- TASK STATEMENT -
Copy out the records below word for word, leaving out the pictures.
-.-.-
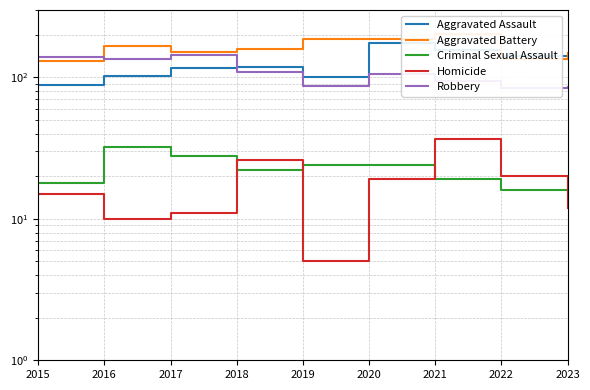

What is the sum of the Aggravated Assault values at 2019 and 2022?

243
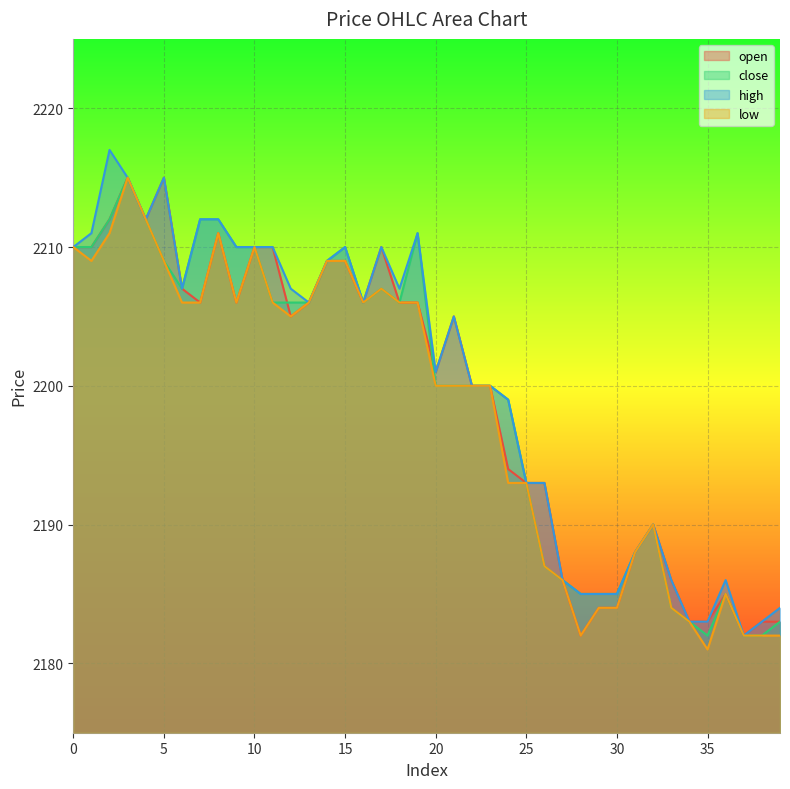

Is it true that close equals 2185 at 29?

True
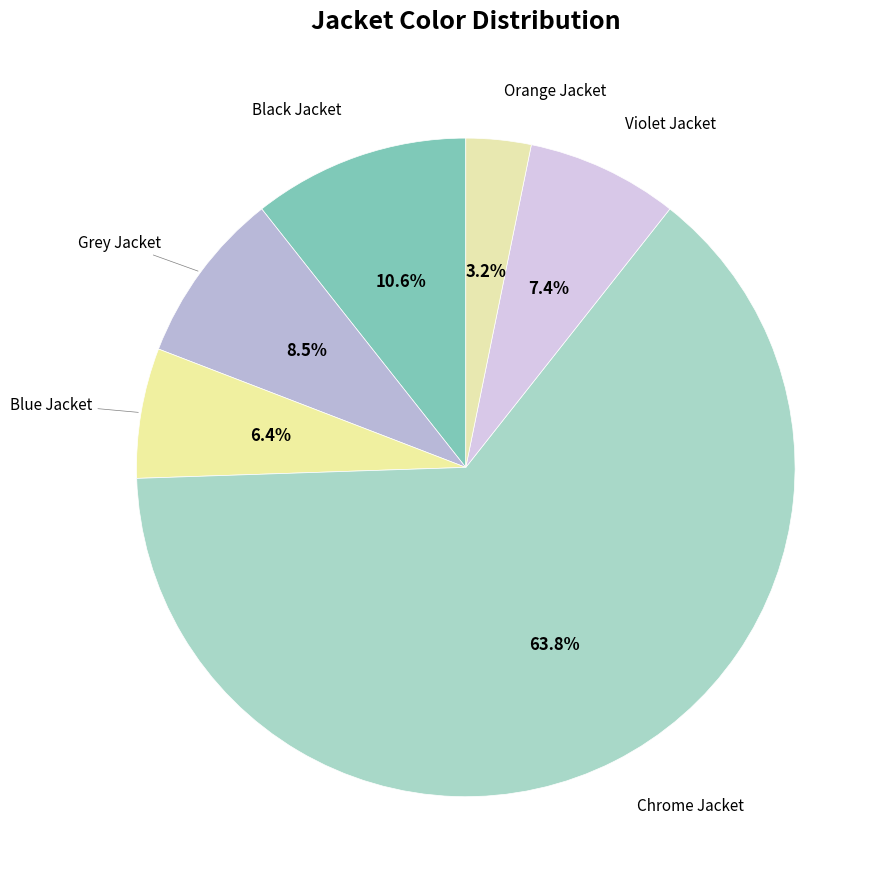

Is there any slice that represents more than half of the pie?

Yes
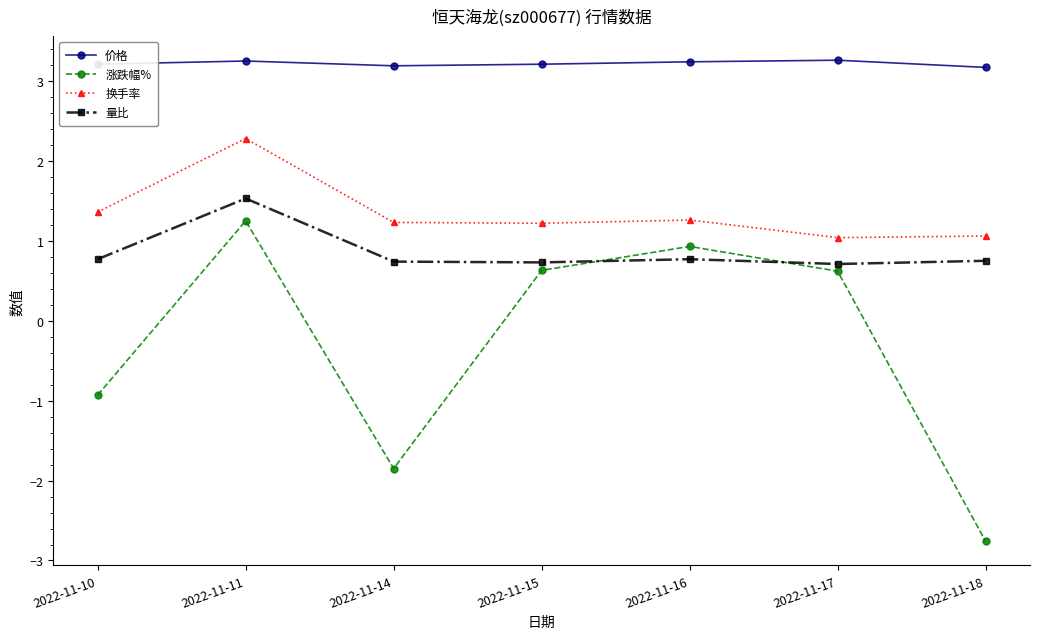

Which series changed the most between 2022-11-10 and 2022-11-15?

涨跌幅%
-.-.-
- ANSWER TO THE PROBLEM -
What is the sum of the Aggravated Assault values at 2019 and 2022?

243

Is it true that close equals 2185 at 29?

True

Is there any slice that represents more than half of the pie?

Yes

Which series changed the most between 2022-11-10 and 2022-11-15?

涨跌幅%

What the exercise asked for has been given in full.